(Records excerpted from a collection)
*** Begin section ***

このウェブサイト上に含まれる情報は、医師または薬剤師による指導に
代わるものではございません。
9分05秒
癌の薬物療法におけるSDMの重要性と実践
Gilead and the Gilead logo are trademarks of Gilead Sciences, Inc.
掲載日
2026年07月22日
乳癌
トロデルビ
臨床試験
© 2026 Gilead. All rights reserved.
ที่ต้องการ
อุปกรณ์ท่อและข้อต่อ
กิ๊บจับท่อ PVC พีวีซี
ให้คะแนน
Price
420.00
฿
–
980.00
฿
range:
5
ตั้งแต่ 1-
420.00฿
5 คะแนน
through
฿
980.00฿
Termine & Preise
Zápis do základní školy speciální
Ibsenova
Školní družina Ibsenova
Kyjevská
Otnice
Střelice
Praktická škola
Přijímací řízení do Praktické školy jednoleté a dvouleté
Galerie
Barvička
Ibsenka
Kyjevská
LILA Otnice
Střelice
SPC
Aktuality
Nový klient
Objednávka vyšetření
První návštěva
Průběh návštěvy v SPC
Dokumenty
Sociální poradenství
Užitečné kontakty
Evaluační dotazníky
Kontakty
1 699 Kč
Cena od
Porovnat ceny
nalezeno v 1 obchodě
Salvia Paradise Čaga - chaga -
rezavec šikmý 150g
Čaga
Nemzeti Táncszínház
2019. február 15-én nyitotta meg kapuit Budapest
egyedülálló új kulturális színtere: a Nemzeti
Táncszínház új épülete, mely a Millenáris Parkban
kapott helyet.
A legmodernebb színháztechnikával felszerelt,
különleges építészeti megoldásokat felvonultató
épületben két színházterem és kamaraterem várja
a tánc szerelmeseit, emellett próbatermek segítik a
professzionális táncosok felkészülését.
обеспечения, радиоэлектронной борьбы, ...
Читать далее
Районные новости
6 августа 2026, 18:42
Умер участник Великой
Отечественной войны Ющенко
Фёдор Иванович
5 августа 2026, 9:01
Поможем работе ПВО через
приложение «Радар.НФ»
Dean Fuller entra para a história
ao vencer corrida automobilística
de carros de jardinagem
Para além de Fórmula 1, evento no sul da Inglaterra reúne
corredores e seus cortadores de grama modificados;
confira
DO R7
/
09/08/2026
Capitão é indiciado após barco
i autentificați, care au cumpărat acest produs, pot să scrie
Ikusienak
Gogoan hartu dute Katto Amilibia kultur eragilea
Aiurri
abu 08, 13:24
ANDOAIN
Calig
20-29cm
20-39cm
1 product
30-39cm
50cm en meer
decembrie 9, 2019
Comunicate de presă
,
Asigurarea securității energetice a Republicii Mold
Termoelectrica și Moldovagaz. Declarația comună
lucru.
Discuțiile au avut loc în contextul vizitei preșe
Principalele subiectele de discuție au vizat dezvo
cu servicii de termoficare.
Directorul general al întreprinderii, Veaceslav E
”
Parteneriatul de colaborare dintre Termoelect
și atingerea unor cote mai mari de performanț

*** End section ***

__Exercise goal__
Repeat the data in its entirety, word for word.

__Problem solution__
このウェブサイト上に含まれる情報は、医師または薬剤師による指導に
代わるものではございません。
9分05秒
癌の薬物療法におけるSDMの重要性と実践
Gilead and the Gilead logo are trademarks of Gilead Sciences, Inc.
掲載日
2026年07月22日
乳癌
トロデルビ
臨床試験
© 2026 Gilead. All rights reserved.
ที่ต้องการ
อุปกรณ์ท่อและข้อต่อ
กิ๊บจับท่อ PVC พีวีซี
ให้คะแนน
Price
420.00
฿
–
980.00
฿
range:
5
ตั้งแต่ 1-
420.00฿
5 คะแนน
through
฿
980.00฿
Termine & Preise
Zápis do základní školy speciální
Ibsenova
Školní družina Ibsenova
Kyjevská
Otnice
Střelice
Praktická škola
Přijímací řízení do Praktické školy jednoleté a dvouleté
Galerie
Barvička
Ibsenka
Kyjevská
LILA Otnice
Střelice
SPC
Aktuality
Nový klient
Objednávka vyšetření
První návštěva
Průběh návštěvy v SPC
Dokumenty
Sociální poradenství
Užitečné kontakty
Evaluační dotazníky
Kontakty
1 699 Kč
Cena od
Porovnat ceny
nalezeno v 1 obchodě
Salvia Paradise Čaga - chaga -
rezavec šikmý 150g
Čaga
Nemzeti Táncszínház
2019. február 15-én nyitotta meg kapuit Budapest
egyedülálló új kulturális színtere: a Nemzeti
Táncszínház új épülete, mely a Millenáris Parkban
kapott helyet.
A legmodernebb színháztechnikával felszerelt,
különleges építészeti megoldásokat felvonultató
épületben két színházterem és kamaraterem várja
a tánc szerelmeseit, emellett próbatermek segítik a
professzionális táncosok felkészülését.
обеспечения, радиоэлектронной борьбы, ...
Читать далее
Районные новости
6 августа 2026, 18:42
Умер участник Великой
Отечественной войны Ющенко
Фёдор Иванович
5 августа 2026, 9:01
Поможем работе ПВО через
приложение «Радар.НФ»
Dean Fuller entra para a história
ao vencer corrida automobilística
de carros de jardinagem
Para além de Fórmula 1, evento no sul da Inglaterra reúne
corredores e seus cortadores de grama modificados;
confira
DO R7
/
09/08/2026
Capitão é indiciado após barco
i autentificați, care au cumpărat acest produs, pot să scrie
Ikusienak
Gogoan hartu dute Katto Amilibia kultur eragilea
Aiurri
abu 08, 13:24
ANDOAIN
Calig
20-29cm
20-39cm
1 product
30-39cm
50cm en meer
decembrie 9, 2019
Comunicate de presă
,
Asigurarea securității energetice a Republicii Mold
Termoelectrica și Moldovagaz. Declarația comună
lucru.
Discuțiile au avut loc în contextul vizitei preșe
Principalele subiectele de discuție au vizat dezvo
cu servicii de termoficare.
Directorul general al întreprinderii, Veaceslav E
”
Parteneriatul de colaborare dintre Termoelect
și atingerea unor cote mai mari de performanț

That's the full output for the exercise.